We (my husband and I, along with our 20 mos yr old son) recently fostered a young 7 mos old African American little girl. As quickly as she came one night with a phone call, she very unexpectedly left with the news that her birth mother was awarded custody of her again. After almost 2 weeks of figuring out her schedule, loving her, and bonding with her, we had to give her back within 2 hrs of the call.
My husband and I knew going into this process that fostering to adopt would be a process and a challenge; but we were also both convicted about knowing that what is often best for the child is to be reunified with birth family. We knew that it required a level of brokenness, an intentional giving of ourselves, and that the outcome may not be what we hope for.

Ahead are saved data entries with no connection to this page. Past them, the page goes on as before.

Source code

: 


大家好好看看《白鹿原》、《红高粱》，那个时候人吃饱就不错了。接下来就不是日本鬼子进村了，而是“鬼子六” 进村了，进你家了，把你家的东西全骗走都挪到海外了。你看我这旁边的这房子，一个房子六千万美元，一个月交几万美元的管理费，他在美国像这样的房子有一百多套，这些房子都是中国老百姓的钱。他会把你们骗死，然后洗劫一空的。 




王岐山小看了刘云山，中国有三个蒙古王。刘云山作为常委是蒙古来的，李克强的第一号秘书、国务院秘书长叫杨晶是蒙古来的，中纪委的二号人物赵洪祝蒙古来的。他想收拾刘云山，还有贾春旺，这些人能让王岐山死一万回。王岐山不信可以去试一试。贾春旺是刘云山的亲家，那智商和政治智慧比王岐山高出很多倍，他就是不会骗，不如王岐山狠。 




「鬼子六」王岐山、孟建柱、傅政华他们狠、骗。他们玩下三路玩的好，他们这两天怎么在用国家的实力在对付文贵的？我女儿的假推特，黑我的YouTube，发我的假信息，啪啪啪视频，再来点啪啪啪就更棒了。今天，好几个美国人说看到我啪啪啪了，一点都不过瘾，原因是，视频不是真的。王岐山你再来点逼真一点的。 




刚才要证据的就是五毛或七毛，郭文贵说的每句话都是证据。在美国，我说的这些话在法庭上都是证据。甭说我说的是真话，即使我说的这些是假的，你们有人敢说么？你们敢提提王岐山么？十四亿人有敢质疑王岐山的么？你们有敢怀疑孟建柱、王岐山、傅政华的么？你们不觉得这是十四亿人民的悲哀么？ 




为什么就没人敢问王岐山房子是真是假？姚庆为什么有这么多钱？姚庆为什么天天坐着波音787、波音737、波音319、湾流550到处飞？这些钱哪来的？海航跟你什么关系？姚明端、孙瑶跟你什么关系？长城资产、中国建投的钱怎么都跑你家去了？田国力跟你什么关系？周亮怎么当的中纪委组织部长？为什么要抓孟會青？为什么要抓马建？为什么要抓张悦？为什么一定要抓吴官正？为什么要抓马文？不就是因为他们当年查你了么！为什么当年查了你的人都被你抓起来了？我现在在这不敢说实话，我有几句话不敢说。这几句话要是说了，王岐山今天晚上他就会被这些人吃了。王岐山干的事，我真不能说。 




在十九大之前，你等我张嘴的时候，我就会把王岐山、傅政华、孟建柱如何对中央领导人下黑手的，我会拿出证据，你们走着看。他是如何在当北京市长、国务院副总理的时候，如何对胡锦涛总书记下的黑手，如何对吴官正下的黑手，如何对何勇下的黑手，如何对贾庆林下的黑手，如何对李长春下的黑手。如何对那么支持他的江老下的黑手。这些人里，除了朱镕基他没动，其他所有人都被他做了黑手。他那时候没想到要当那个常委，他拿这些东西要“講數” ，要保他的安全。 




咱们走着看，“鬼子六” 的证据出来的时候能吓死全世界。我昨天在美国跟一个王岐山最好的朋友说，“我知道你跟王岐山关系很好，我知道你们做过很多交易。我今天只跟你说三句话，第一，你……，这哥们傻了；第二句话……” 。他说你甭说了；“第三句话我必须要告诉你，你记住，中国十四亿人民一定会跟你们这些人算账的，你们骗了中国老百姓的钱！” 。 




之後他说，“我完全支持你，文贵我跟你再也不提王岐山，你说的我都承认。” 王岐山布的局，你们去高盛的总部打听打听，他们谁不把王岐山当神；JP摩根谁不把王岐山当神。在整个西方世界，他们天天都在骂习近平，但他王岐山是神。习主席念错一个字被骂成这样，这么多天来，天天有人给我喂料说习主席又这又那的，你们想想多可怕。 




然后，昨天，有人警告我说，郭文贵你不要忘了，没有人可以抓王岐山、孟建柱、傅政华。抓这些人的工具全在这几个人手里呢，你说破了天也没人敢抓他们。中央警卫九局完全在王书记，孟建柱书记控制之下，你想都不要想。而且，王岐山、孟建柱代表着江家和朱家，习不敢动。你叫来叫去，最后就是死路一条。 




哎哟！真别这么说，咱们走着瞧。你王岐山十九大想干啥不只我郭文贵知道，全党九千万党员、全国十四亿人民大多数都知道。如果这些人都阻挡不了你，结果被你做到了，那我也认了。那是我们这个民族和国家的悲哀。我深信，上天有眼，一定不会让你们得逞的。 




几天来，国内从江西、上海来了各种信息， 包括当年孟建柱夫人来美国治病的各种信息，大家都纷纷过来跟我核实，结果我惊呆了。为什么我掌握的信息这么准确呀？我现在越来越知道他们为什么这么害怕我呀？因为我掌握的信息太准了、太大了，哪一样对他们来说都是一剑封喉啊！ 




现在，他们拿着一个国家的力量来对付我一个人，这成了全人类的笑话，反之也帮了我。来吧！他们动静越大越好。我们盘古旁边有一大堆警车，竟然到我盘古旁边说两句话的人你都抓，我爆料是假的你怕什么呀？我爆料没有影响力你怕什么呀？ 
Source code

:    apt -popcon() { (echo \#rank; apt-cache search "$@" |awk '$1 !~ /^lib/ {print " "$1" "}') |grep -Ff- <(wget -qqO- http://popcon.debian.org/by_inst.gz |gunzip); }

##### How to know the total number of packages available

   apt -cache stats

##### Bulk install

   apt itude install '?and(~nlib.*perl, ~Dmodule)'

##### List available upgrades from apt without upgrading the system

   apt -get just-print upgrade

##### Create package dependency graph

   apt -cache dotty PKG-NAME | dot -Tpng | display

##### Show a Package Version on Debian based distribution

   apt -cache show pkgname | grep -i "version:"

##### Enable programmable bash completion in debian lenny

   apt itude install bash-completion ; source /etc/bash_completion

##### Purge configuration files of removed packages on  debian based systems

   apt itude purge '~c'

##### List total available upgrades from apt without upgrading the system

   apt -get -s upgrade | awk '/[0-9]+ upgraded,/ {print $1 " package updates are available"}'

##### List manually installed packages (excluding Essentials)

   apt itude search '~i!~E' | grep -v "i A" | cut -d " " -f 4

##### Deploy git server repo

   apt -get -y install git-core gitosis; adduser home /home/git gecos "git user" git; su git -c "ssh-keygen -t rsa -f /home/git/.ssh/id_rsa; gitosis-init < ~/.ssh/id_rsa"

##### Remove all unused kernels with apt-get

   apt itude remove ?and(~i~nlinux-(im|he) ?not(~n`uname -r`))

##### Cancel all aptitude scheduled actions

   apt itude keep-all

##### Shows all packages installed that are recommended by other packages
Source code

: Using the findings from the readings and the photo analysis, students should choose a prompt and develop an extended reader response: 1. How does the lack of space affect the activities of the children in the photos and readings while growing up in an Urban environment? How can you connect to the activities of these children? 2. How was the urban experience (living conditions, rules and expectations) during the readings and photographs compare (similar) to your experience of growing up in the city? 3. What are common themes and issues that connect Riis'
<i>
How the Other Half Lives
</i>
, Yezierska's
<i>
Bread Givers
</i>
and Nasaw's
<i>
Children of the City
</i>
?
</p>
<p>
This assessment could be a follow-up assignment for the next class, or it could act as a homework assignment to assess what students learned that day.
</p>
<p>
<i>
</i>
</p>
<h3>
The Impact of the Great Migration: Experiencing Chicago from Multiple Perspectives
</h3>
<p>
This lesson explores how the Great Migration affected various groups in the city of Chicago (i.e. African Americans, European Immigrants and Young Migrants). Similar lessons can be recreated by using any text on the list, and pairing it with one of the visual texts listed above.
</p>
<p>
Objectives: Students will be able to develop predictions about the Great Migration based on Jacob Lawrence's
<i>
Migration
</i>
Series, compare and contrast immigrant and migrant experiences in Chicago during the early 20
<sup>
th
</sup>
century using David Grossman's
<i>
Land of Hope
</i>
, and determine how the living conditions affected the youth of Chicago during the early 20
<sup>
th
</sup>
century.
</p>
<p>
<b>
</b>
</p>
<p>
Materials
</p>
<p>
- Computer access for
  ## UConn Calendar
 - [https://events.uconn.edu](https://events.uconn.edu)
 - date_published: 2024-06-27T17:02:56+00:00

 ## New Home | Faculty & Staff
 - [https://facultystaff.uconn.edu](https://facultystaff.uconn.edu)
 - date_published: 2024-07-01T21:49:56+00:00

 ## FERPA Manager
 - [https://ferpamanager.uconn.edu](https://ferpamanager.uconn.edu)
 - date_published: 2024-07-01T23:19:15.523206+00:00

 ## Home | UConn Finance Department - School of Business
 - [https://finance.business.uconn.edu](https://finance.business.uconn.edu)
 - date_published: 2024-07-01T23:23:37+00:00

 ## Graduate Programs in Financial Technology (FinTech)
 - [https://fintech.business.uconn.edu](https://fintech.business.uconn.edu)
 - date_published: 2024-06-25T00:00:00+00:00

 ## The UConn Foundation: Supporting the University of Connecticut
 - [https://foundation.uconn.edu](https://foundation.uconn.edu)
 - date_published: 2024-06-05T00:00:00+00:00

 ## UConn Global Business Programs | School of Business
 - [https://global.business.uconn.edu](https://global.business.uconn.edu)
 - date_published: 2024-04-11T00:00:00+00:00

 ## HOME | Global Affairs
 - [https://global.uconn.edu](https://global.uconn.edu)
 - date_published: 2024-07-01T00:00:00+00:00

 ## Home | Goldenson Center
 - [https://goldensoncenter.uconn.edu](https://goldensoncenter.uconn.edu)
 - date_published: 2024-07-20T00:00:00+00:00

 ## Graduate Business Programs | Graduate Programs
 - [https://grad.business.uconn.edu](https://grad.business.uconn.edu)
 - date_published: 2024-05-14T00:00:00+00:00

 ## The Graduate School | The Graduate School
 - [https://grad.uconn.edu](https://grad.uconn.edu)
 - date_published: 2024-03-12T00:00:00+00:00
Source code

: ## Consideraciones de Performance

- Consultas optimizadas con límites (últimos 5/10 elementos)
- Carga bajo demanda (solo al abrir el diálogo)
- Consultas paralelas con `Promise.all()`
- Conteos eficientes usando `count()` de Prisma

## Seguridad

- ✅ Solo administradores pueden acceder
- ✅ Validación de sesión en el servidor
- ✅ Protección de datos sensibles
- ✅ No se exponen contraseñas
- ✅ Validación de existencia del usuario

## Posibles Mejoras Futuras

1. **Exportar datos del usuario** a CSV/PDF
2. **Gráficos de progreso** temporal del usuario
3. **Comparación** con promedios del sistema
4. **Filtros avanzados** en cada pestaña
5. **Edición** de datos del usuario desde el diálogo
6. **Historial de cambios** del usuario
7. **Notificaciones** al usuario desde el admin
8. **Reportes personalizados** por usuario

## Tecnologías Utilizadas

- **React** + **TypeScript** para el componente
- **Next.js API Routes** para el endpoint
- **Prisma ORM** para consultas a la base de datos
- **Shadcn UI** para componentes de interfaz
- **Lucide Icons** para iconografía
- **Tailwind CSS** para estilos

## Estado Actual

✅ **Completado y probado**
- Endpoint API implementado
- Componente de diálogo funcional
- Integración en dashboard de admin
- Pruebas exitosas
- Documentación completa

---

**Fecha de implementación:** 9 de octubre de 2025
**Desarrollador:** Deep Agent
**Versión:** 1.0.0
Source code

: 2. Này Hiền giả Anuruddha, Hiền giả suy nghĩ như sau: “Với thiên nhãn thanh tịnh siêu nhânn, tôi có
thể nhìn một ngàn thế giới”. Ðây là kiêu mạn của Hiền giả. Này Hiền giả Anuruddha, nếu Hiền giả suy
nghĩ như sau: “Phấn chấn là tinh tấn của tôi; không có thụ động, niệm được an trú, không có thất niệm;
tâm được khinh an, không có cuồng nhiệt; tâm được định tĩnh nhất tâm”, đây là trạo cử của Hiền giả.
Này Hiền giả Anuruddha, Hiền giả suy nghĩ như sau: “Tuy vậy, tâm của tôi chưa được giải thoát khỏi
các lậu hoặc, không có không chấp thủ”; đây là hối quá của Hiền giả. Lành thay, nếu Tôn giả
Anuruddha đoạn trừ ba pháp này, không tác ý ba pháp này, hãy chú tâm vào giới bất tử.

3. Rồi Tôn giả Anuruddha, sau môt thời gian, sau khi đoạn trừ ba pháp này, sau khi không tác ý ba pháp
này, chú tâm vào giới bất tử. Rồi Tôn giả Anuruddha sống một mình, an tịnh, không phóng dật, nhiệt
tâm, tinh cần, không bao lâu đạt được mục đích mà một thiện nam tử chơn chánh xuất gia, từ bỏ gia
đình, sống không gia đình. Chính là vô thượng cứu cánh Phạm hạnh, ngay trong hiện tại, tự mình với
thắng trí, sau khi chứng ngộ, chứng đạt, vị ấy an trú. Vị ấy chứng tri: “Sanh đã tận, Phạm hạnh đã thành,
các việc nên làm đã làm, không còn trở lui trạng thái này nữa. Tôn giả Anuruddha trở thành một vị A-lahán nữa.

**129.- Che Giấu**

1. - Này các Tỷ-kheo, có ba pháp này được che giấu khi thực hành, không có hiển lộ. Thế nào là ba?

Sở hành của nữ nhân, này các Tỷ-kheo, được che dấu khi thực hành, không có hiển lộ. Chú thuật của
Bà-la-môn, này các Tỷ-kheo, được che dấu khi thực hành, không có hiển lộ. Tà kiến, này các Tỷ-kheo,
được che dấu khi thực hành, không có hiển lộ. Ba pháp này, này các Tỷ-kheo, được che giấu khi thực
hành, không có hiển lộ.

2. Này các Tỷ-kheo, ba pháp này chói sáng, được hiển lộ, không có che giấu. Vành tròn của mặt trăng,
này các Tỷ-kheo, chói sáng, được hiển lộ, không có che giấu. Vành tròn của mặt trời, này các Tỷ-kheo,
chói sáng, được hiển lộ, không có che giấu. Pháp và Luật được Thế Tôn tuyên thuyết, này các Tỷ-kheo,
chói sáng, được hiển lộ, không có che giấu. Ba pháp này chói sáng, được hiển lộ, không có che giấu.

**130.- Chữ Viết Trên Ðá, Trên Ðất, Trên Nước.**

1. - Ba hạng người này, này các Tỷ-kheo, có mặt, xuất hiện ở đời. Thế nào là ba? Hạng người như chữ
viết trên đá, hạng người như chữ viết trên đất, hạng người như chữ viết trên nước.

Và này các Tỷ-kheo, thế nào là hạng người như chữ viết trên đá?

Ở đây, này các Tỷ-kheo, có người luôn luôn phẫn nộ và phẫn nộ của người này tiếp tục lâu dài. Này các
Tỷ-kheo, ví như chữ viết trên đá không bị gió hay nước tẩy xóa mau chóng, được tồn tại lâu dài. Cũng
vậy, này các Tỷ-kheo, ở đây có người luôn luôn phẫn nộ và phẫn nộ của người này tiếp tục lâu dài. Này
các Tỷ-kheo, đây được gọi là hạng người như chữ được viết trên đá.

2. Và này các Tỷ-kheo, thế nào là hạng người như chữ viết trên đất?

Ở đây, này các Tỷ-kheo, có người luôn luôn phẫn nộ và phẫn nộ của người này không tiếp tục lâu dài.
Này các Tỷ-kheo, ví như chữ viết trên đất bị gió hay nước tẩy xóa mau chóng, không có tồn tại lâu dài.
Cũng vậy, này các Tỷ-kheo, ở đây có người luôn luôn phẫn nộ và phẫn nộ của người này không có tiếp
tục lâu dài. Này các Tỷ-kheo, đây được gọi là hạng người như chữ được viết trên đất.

Despite different parenting styles, culture of life, and circumstances in our minds between us and the birth mother, we know that God is in in control. But when what feels like tragedy hits, all I feel is pain, anger, emptiness and sorrow. I don’t denounce my faith but recognize that I am allowed to feel these emotions still knowing that God is there and is with me. I say this because I think the culture of the church at times can be that if I identify with sorrow or grief, then we are left with the possible judgement that our faith is weak and that we do not trust God. But i know that there is a duality of feelings, emotions, and that our God is much greater and bigger than I. I trust Him with all of me, yet still feel such sadness...and my conclusion is that is OK. That to grapple and to feel what is real, rather than to hurry into the next is not reality. And that by doing so, I neglect a process that is needed for refining me.
I recently heard that in the original Hebrew language, there was no word for “tragedy” because it simply met that God was not done. That despite the circumstance the work was still unfinished. I love that because I know that in our brokenness, God always has a way of redeeming, refining and make His creation beautiful and whole again.
So to you the reader, give permission to be. That whatever situation you may be in, that God's work is still being done in us.